Perang Dagang AS dan Keperkasaan China | Paradigma Bintang

Perang Dagang AS dan Keperkasaan China

Terjadinya perang dagang internasional yang dipicu oleh pengumuman tarif impor kepada 180 lebih negara di dunia oleh Presiden Amerika Serikat Donald Trump pada 2 April 2025—pada akhirnya hanya menyisakan rivalitas dagang antara Amerika Serikat (AS) dan China. Hal ini karena dari sekian banyak negara yang terdampak tarif, hanya China yang teguh menyatakan sikap tidak akan tunduk dengan ancaman tarif AS. China bahkan berani membalas serangan tarif impor yang ditetapkan AS dengan serangan tarif yang tak kalah tinggi.

Sebagai contoh, saat AS menaikkan tarif impor barang dari China sebesar 145 persen, negeri China membalas AS dengan tarif sebesar 125 persen untuk barang impor dari AS yang akan memasuki pasar China. Bahkan lebih dari itu, China dengan lantang bersuara bahwa negeri Tirai Bambu tersebut akan berjuang hingga titik akhir untuk menentang segala bentuk proteksionisme dagang AS yang dimotori oleh Donald Trump. Belakangan mulai terkuak fakta, ternyata diam-diam AS mencoba mendekati China untuk membuka pembicaraan terkait solusi perang tarif.
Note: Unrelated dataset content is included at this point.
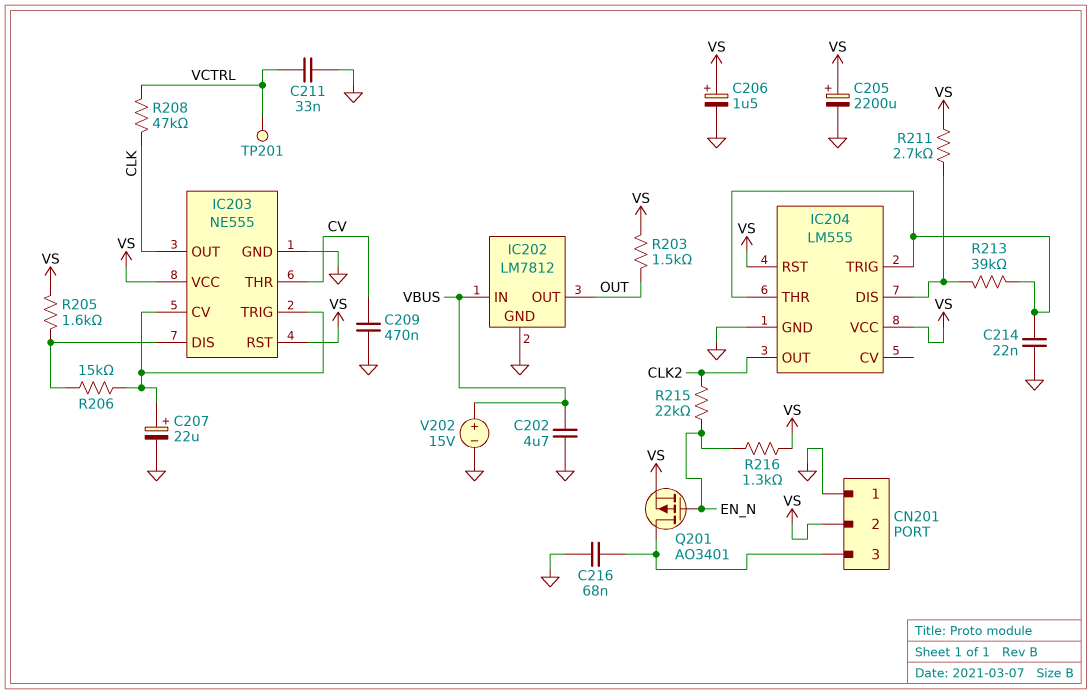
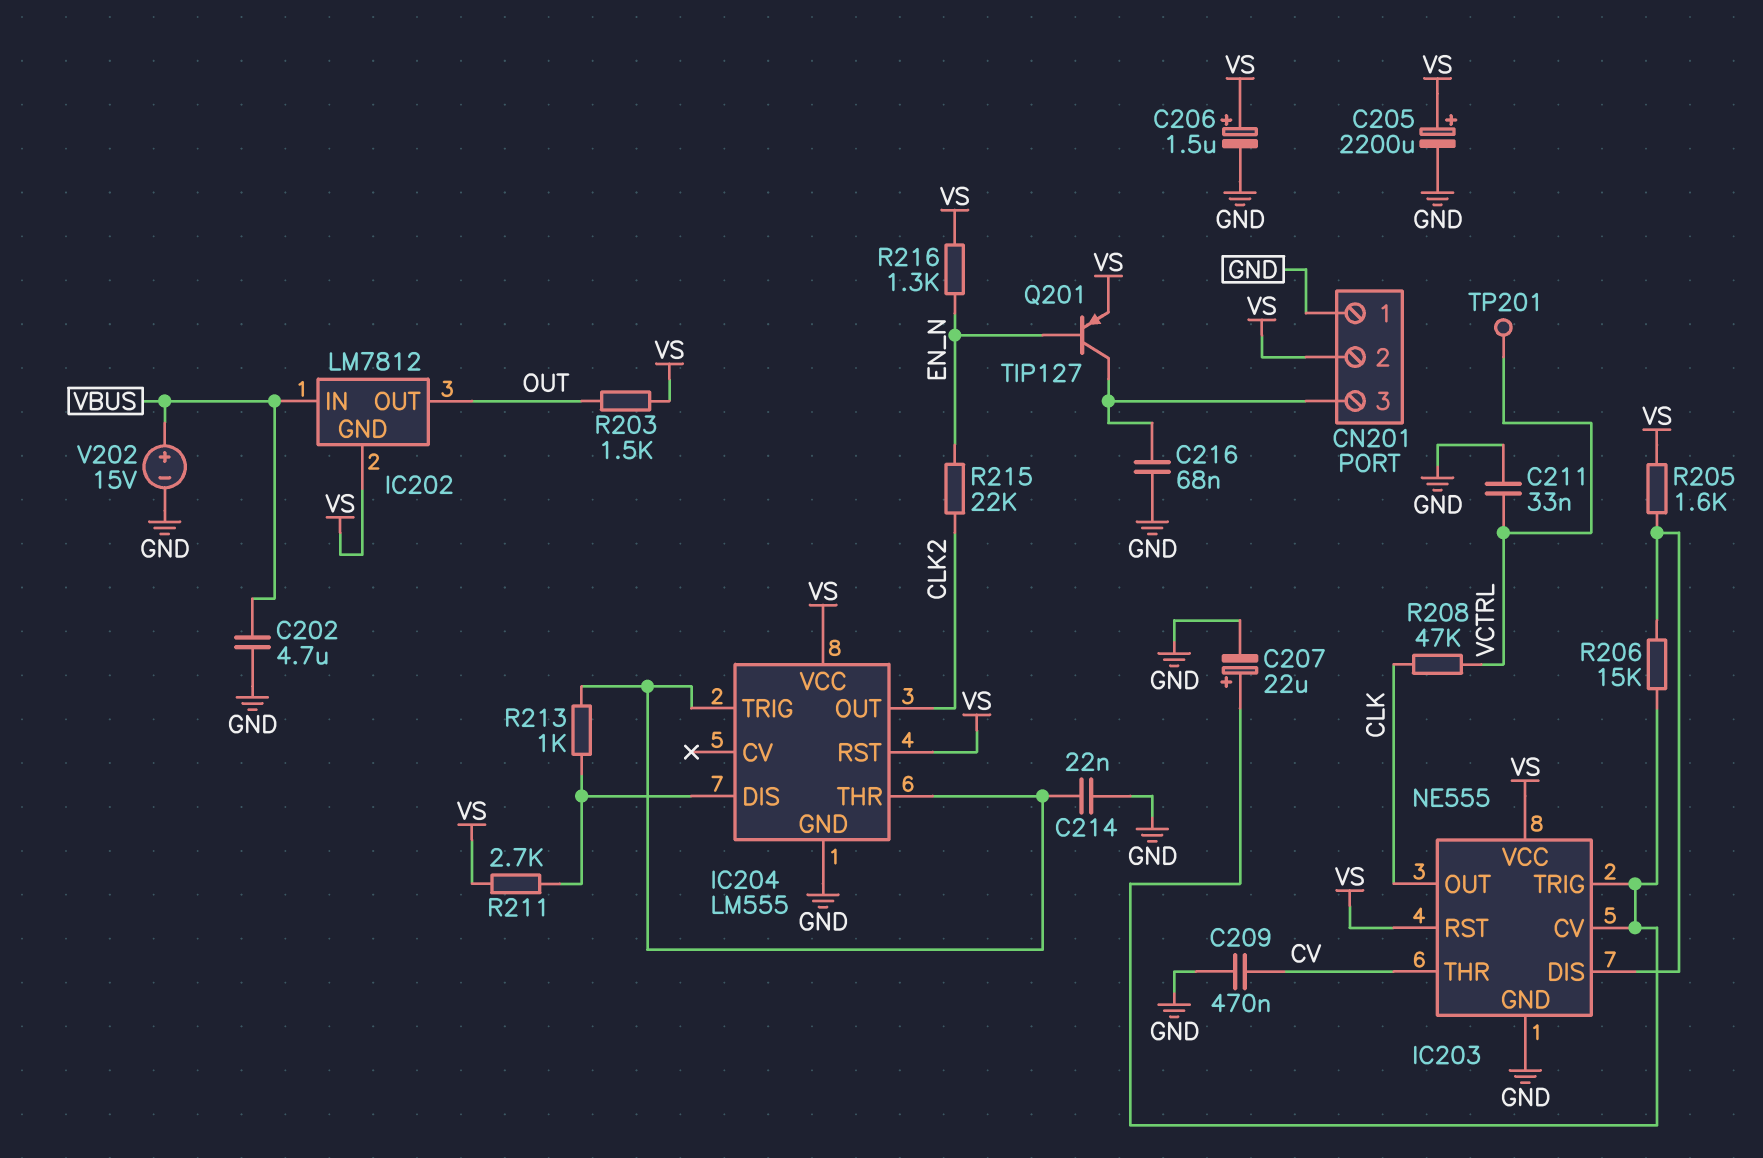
IC202 pin GND: GND -> VS
Q201: PMOS AO3401 (G EN_N, D CN201/3, S VS) -> PNP TIP127 (B EN_N, C CN201/3, E VS)
R213: 39k (IC204/DIS, IC204/THR) -> 1k (IC204/DIS, IC204/THR)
Hal ini terjadi karena AS di bawah kepemimpinan Donald Trump 2.0 kini sedang berada di ambang resesi ekonomi akibat kebijakan serampangan Trump. Hal ini dapat dilihat dari indikator ekonomi AS seperti produk domestik bruto (PDB) AS yang terkontraksi ke angka 0,3 persen pada kuartal 1 tahun 2025. Padahal pemberlakuan tarif resiprokal ditunda hingga 9 Juli 2025. 

Perang Dagang AS dan Keperkasaan China
Sumber: Reuters

Trump mulai merasakan akibat buruk dari kebijakan yang diambilnya. Produk teknologi AS seperti Boeing misalnya, beberapa waktu lalu mulai tidak dianggap China. Secara eksplisit, China menolak produk Boeing dengan membatalkan pesanan pesawat asal AS tersebut imbas dari tarif 145 persen yang dijatuhkan AS kepada China. Bahkan di internal AS, perlawanan terhadap kebijakan tarif resiprokal Trump masif terjadi, desakan untuk menghentikan kebijakan tersebut benar-benar menekan Trump.

Kebijakan penundaan pemberlakuan tarif resiprokal oleh Trump hinggga bulan Juli 2025 membuktikan bahwa Trump mulai goyah dan berpikir ulang. Ia berharap dengan adanya jeda pemberlakuan tarif, negara-negara yang ingin selamat dari pemberlakuan tarif Trump satu per satu mendatangi AS untuk merundingkan soal tarif. Namun tidak dengan China. China menjadi satu-satunya negara yang terdampak tarif resiprokal Trump yang tidak mau mendekati AS hanya untuk menurunkan atau melongggarkan tarif impor yang seenaknya itu. China malah tidak mau ambil pusing dengan AS. Bagi China masa bodoh soal tarif, ekonomi mereka tetap akan tumbuh signifikan terlepas dari ada atau tidaknya perang tarif AS.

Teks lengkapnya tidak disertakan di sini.